SHP-1 Flight Review
Evan Ludeman

Wow! That is a magnificent flying machine!! Add another 2:30 in the logbook.

I took a 3K tow behind Leslie, then spent the rest of the day between 5 and 7. Real tough, but someone has to do it. Ship climbs great with 0 to +5 flap, +10 seems too much. Thermaling speed can be anything from about 37 to 50 kts. I have never flown a glider that had such a huge latitude for efficient thermaling. It _easily_ climbs away from the club gliders. I found the handling to be superb. Low, but positive pitch stability, essentially no trim pressure, well harmonized controls.

Cruise performance is okay, but not great. 5 mi/1000' appears to be about right for a 50 - 60 kt sort of cruise (1500' from Claremont to VSF). When cleaned up and sealed, I think it will be more like 6mi/1000'.

Even as is, it makes a pretty fair XC machine.

I practiced a dozen or two "landings" at altitude with various flap settings and approach speeds. From this I concluded that 50 kt speed on final would be fine and that a low energy approach could be made at 45.

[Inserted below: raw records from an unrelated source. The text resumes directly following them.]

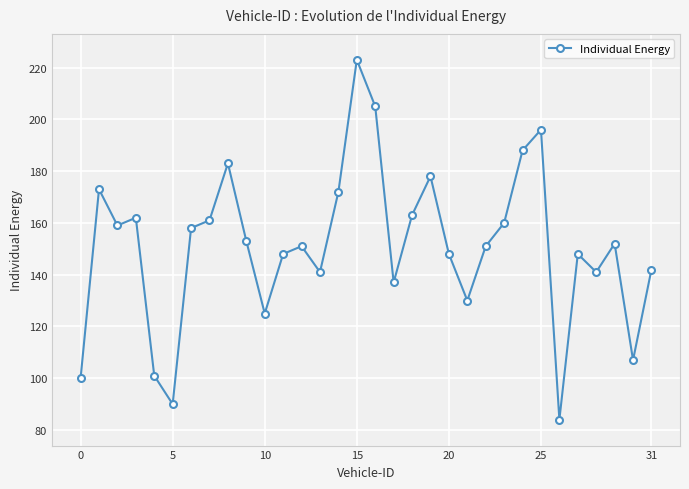

Reading right to left, transcribe all the data shown in this chart.

142	107	152	141	148	84	196	188	160	151	130	148	178	163	137	205	223	172	141	151	148	125	153	183	161	158	90	101	162	159	173	100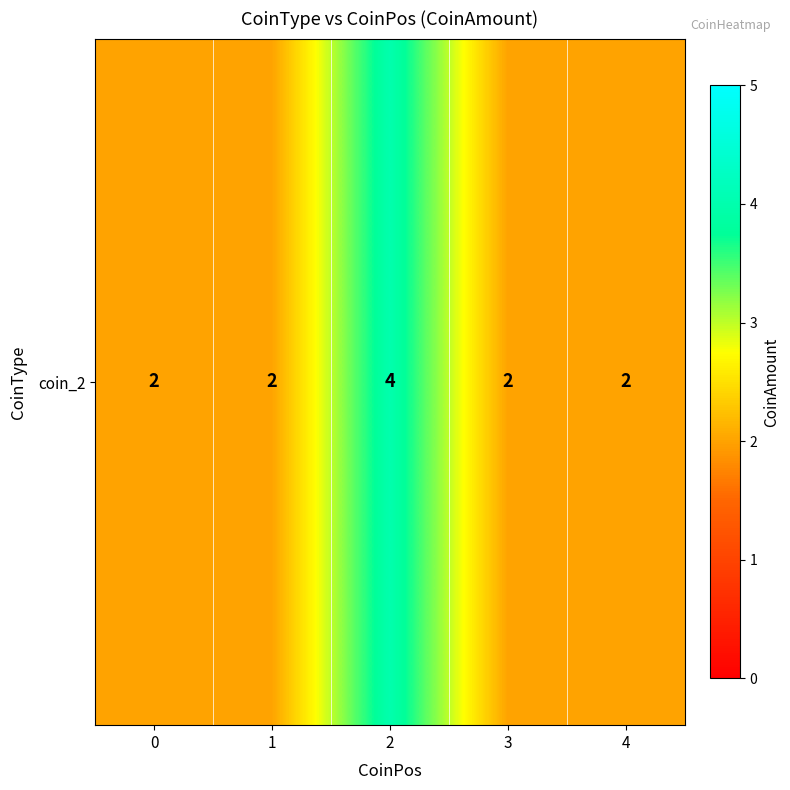

Count the number of categories in the chart.

5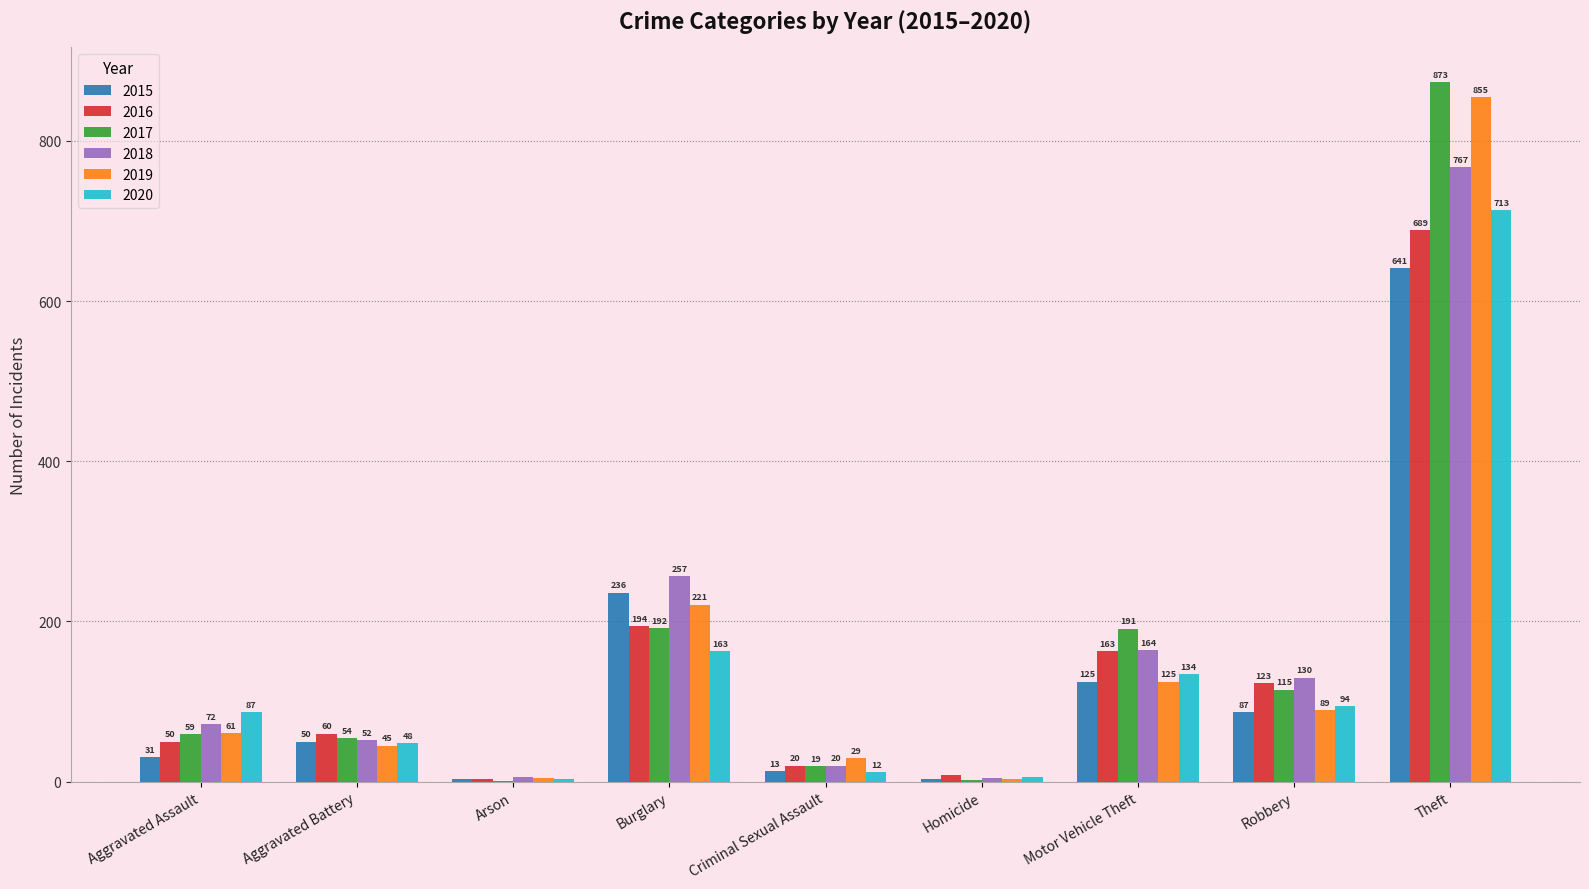

Which series has the largest total across all categories?

2017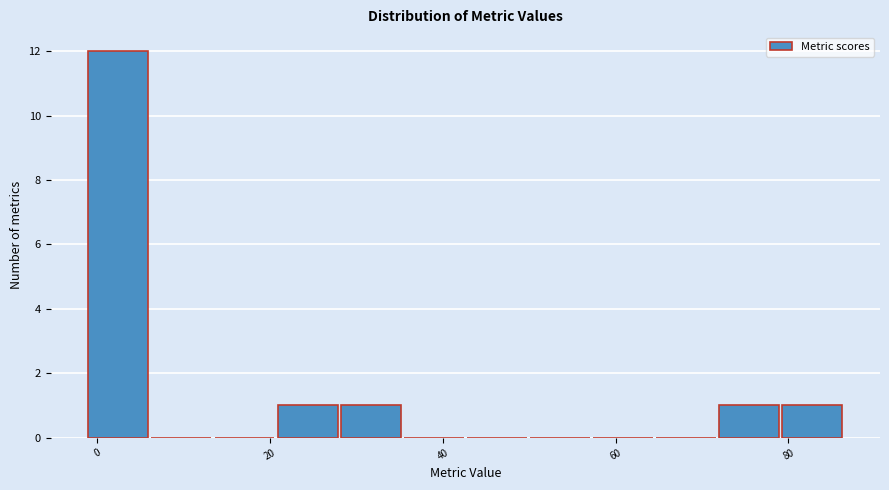

Around what value on the x-axis is the tallest bar? Give the approximate position of its centre, as read against the axis.

2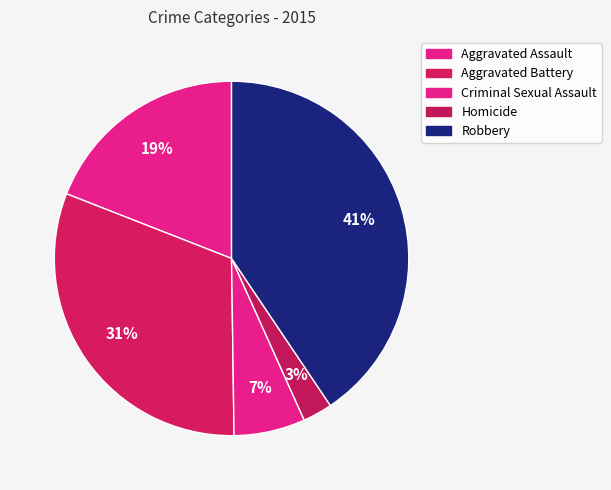

Count the number of slices in the pie.

5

My actual landing was complicated slightly by a pushy Piper that caused me to extend my pattern and get slightly distracted. I got back in the groove more or less where I wanted to be on final with about 45 degree of flap @ 50 kts. It floated a bit, so I cranked on more flap and this proved effective. I put it on the runway in a level attitude at about 32 kts and then discovered that the tail skid offers no directional control what-so-ever (at least on pavement). I had about 4 kts cross wind component and this was enough to overpower the rudder at the end of the rollout. It's not a big problem, but the combination of poor directional control and ineffective brake caused a moment of worry as the ship wandered towards the runway lights, but I stopped safely short.

I think speed on final (light wind conditions) should be no more than 50 kts IAS.

I did a couple of things that you should know about: 1) is obvious: I added a yaw string. This ship cannot be flown with a ball, as you have found out. The polar moment of inertia (yaw axis) is big and the fuselage is skinny. The ball does not respond sensitively or quickly enough to be useful. You'll like it much better with a yaw string. 2) I hooked up the vario to the static ports. It works well, but this ship really deserves a probe. 3) I removed the brake cable to take measurements. There's a bike shop in Sunapee I found on the way home that is open Sunday, so I should be able to get a replacement installed tomorrow. See you tomorrow if you can make it.